The corporate-speak of CEO departures reveals little about the reasons, but in Atkinson’s case headlines had already signaled that his tenure was getting rocky. He butted heads with UNC Health Systems over whether UNC’s Rex Hospital in Raleigh was carrying its fair share of indigent care, then he led an unsuccessful effort to buy Rex Hospital. There was a setback when a group of heart doctors left WakeMed to join Rex. There were charges that WakeMed overbilled Medicare, resulting in a settlement and a scolding from a federal judge. Finally, there were signs of financial troubles when the hospital reported a $15 million operating loss in the quarter that ended June 30 and last month announced plans to lay off more than 100 workers.

No doubt there were more, unpublicized reasons the board thought it was time for Atkinson to go. He was known for his strong personality. But whatever the reasons – public or private – Atkinson’s departure marks the end of a chapter of remarkable growth and progress at WakeMed. Atkinson played a big role and deserves credit for that evolution.

Running a hospital is hard enough. Running a hospital with public roots and enduring obligations to serve Wake County’s poor is harder still. Atkinson not only managed a hospital with 8,500 employees and 870 beds, he also drove growth in its services and quality. WakeMed became one of the state’s best trauma centers and a leader in heart care.
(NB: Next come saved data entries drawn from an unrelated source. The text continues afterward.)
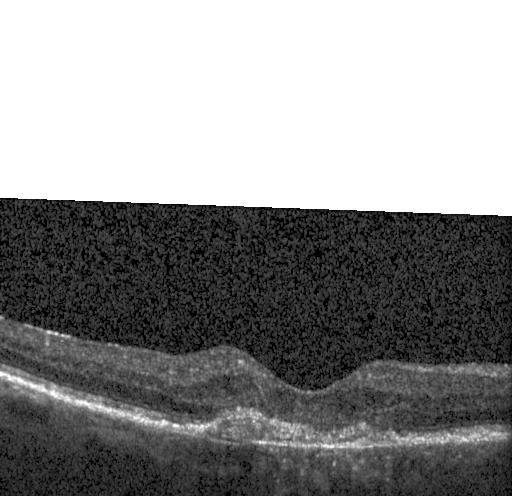 OCT scan showing a choroidal neovascular membrane.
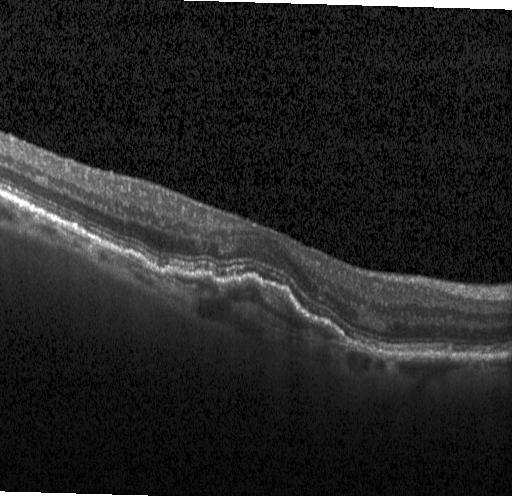

Macular OCT: a choroidal neovascular membrane.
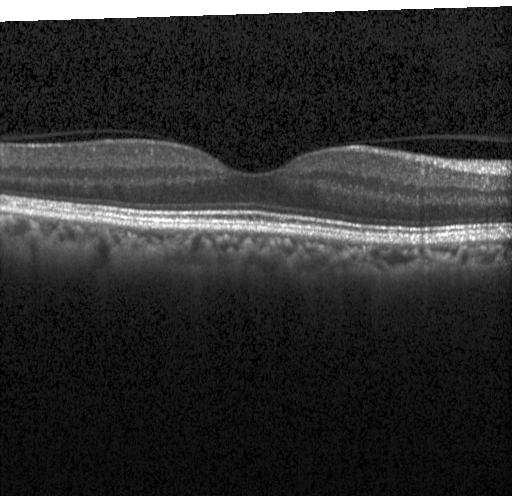 Spectral-domain OCT · acquired on a Heidelberg Spectralis · horizontal scan through the fovea · optical coherence tomography scan — No CNV, no DME, and no drusen.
It also expanded its facilities throughout Wake County and into Johnston County.

Atkinson, a hard-charging executive for whom sleep seemed a luxury, came to WakeMed in 2003 after improving and expanding the New Hanover Health Care Network in Wilmington. He continued at the same pace with larger results in Raleigh. But the ballooning, ever-more-costly realm of hospitals and health care is now reaching it limits. The emphasis has shifted to containing costs, and slowing down was not Atkinson’s forte. It’s no coincidence that his tenure will officially end Oct. 1, the first day that people can enroll for health insurance coverage under the Affordable Care Act.

WakeMed will now go on in a new direction under a new leader. How it will fare and whether it can remain independent in this environment are unknown. What is known is that Bill Atkinson leaves WakeMed better than he found it. That’s to his credit and the region’s benefit.